Ces réminiscences aboutissaient toujours à la préparation d'un nouveau bol de punch, que l'on vidait solennellement en mémoire du défunt.

Si animés que fussent les récits de Salomon Sprent à propos de ses anciens chefs, ils ne nous faisaient pas autant d'effet que quand, après son second ou son troisième verre, s'ouvraient les écluses de ses souvenirs.

Alors c'étaient de longues histoires sur les pays qu'il avait visités, sur les peuples qu'il avait vus.

Appuyés aux dossiers de nos chaises, le menton dans notre main, nous, les adolescents, nous restions là pendant des heures, les yeux fixés sur le vieil aventurier, buvant ses paroles, pendant que, flatté de l'intérêt qu'il excitait, il tirait de sa pipe de lentes bouffées, et déroulait un à un les récits des choses qu'il avait vues ou faites.

En ce temps-là, mes chers enfants, il n'y avait pas un Defoe pour nous raconter les merveilles de l'univers, pas de Spectateur à notre portée sur la table du déjeuner, pas de Gulliver pour contenter notre amour des aventures en nous parlant d'aventures qui n'avaient point eu lieu.

Il se passait plus d'un mois sans qu'une Feuille de Nouvelles tombât entre nos mains.

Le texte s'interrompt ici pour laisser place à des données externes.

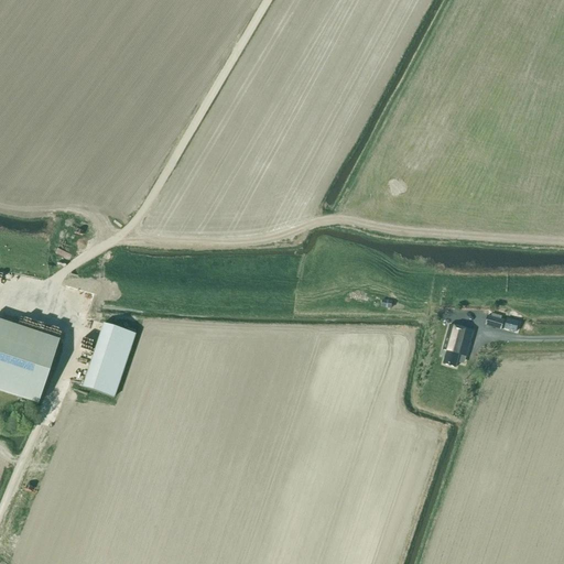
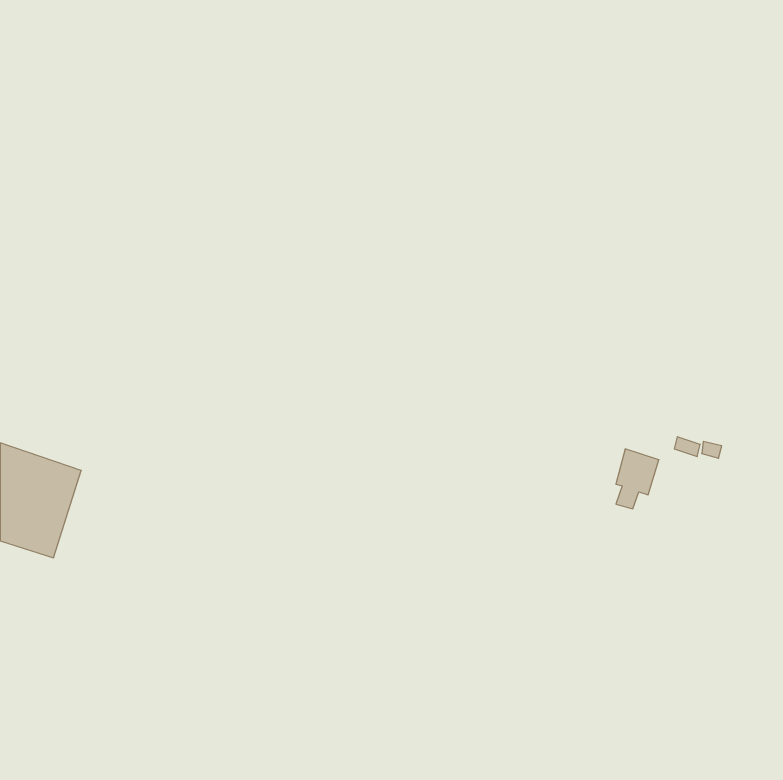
building: [82,323,134,395] -> none

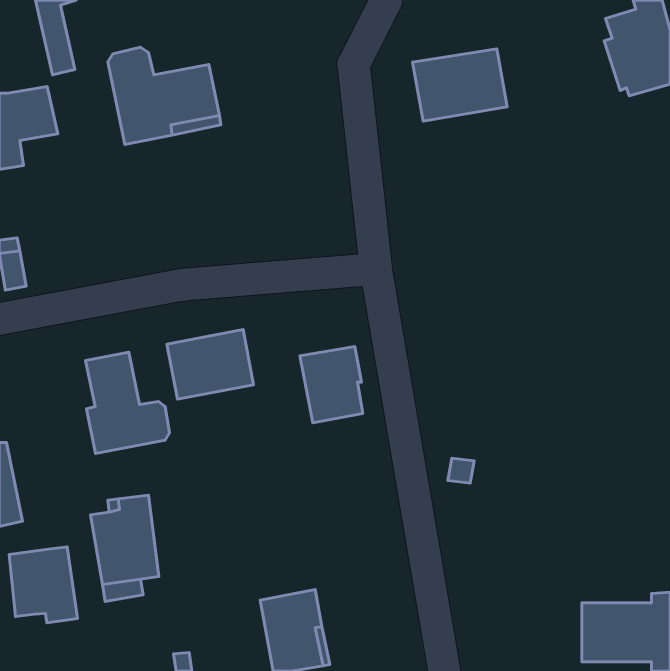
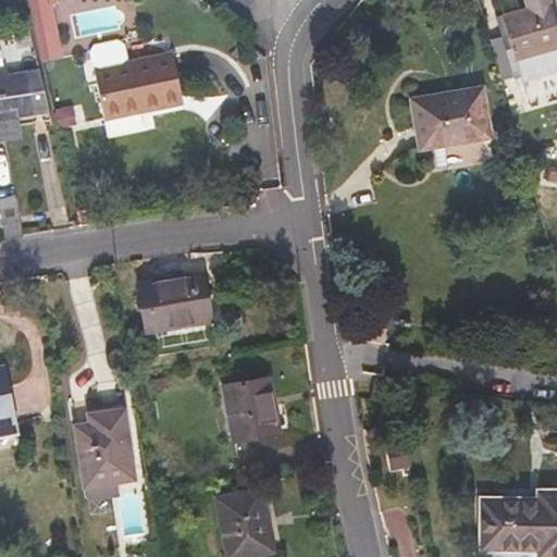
building: [413,49,507,121] -> [411,88,490,148]
building: [300,347,363,423] -> [223,377,275,441]
building: [86,352,170,454] -> none
building: [9,547,78,623] -> none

Les relations fortuites avaient donc une importance plus grande qu'elles n'en ont de nos jours, et la conversation d'un homme, tel que le vieux Salomon, était à elle seule une bibliothèque.

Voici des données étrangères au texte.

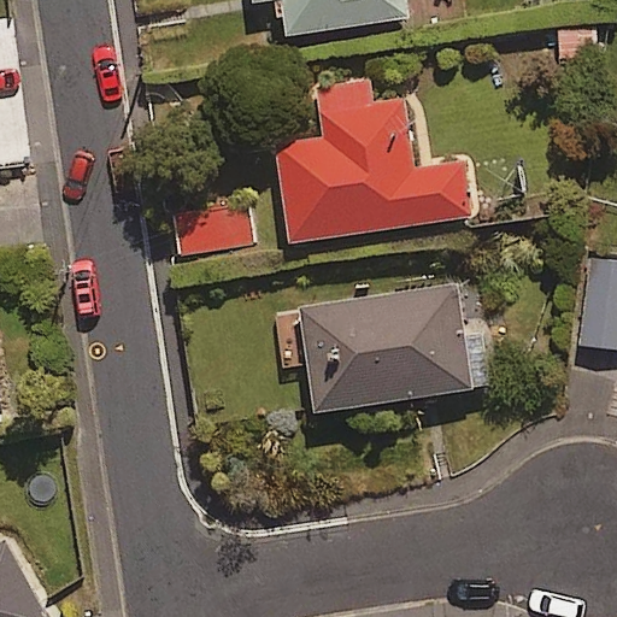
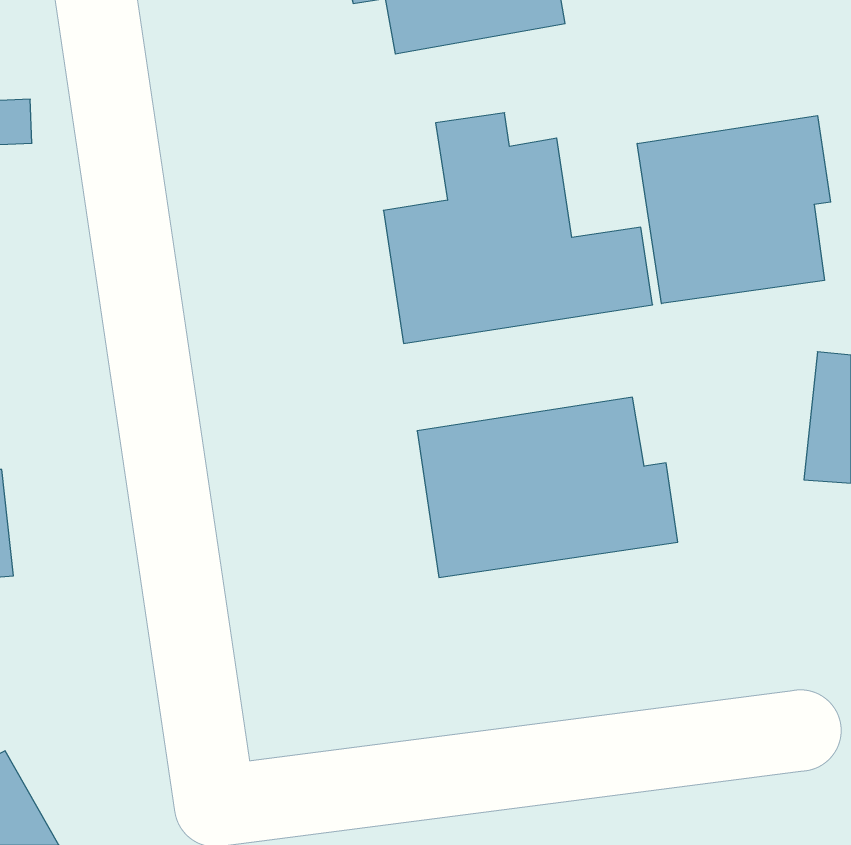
building: none -> [637,116,831,304]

Pour nous, tout cela était réel.

Sa voix enrouée, ses mots mal choisis, étaient comme la voix d'un ange, et nos esprits alertes ajoutaient les détails et comblaient les lacunes des récits.

En une soirée, nous avons fait franchir à un corsaire de Sallee les Colonnes d'Hercule, nous avons louvoyé le long des côtes du continent africain, nous avons vu les grandes vagues de la mer espagnole se briser sur les sables jaunes, nous avons dépassé les nègres marchands d'ivoire avec leurs cargaisons humaines, nous avons tenu tête aux terribles ouragans qui soufflent constamment autour du Cap de Bonne-Espérance; et pour finir, nous avons fait voile sur le vaste Océan qui s'étend au-delà parmi les îles de corail couvertes de palmiers, avec la certitude que les royaumes du Prêtre Jean commencent quelque part de l'autre côté de la brume dorée qui s'entrevoit à l'horizon.

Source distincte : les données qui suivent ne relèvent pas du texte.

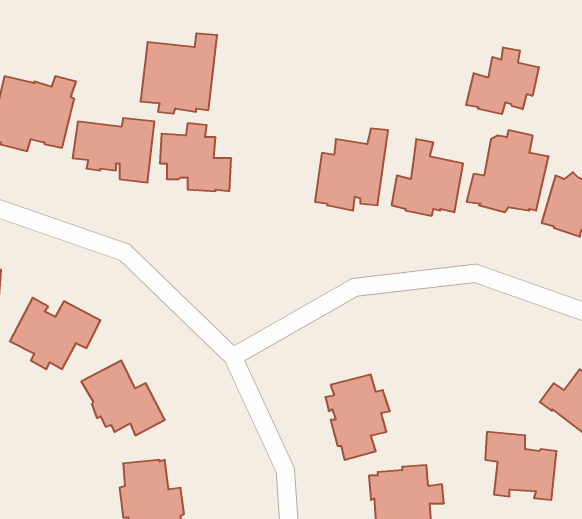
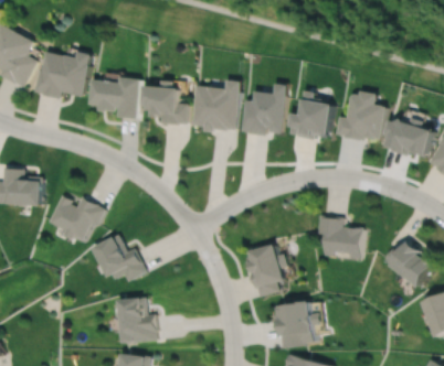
building: [140,33,217,114] -> [191,83,240,133]
building: [466,47,539,114] -> none
building: [485,432,557,500] -> [317,214,362,257]

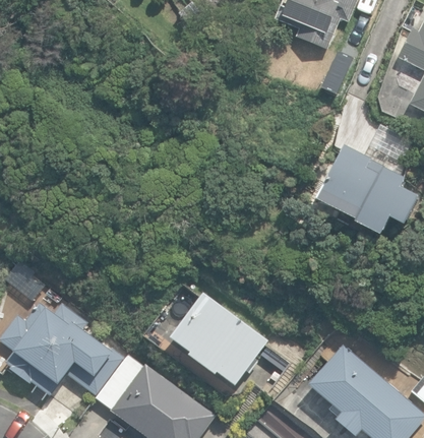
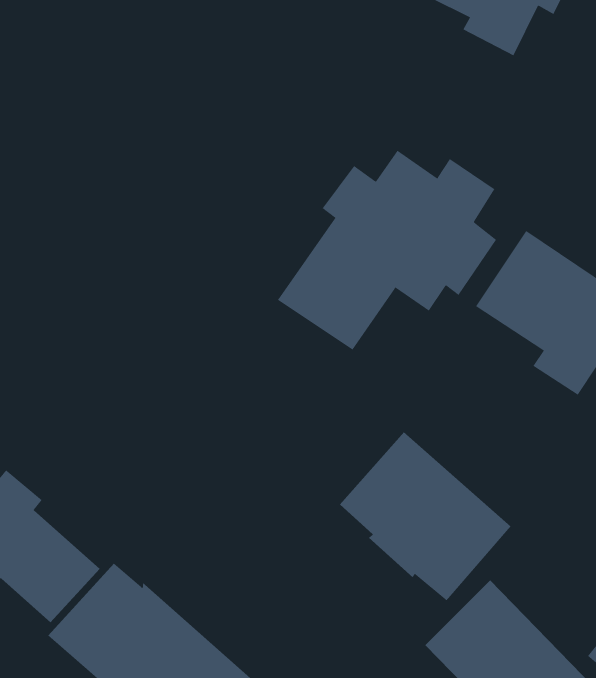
building: none -> [277,150,497,351]
building: [170,293,268,386] -> [339,431,512,601]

Après un vol de cette étendue, lorsque nous revenions à notre village du Hampshire, parmi les monotones réalités de la vie champêtre, nous nous sentions comme des oiseaux sauvages que l'oiseleur a pris au piège et enfermés brusquement dans d'étroites cages.

C'était alors que me revenaient à la pensée les paroles de mon père: «Un jour vous sentirez que vos ailes ont poussé» et cela me jetait dans des dispositions si inquiètes, que tous les sages propos de Zacharie Palmer étaient impuissants à me calmer.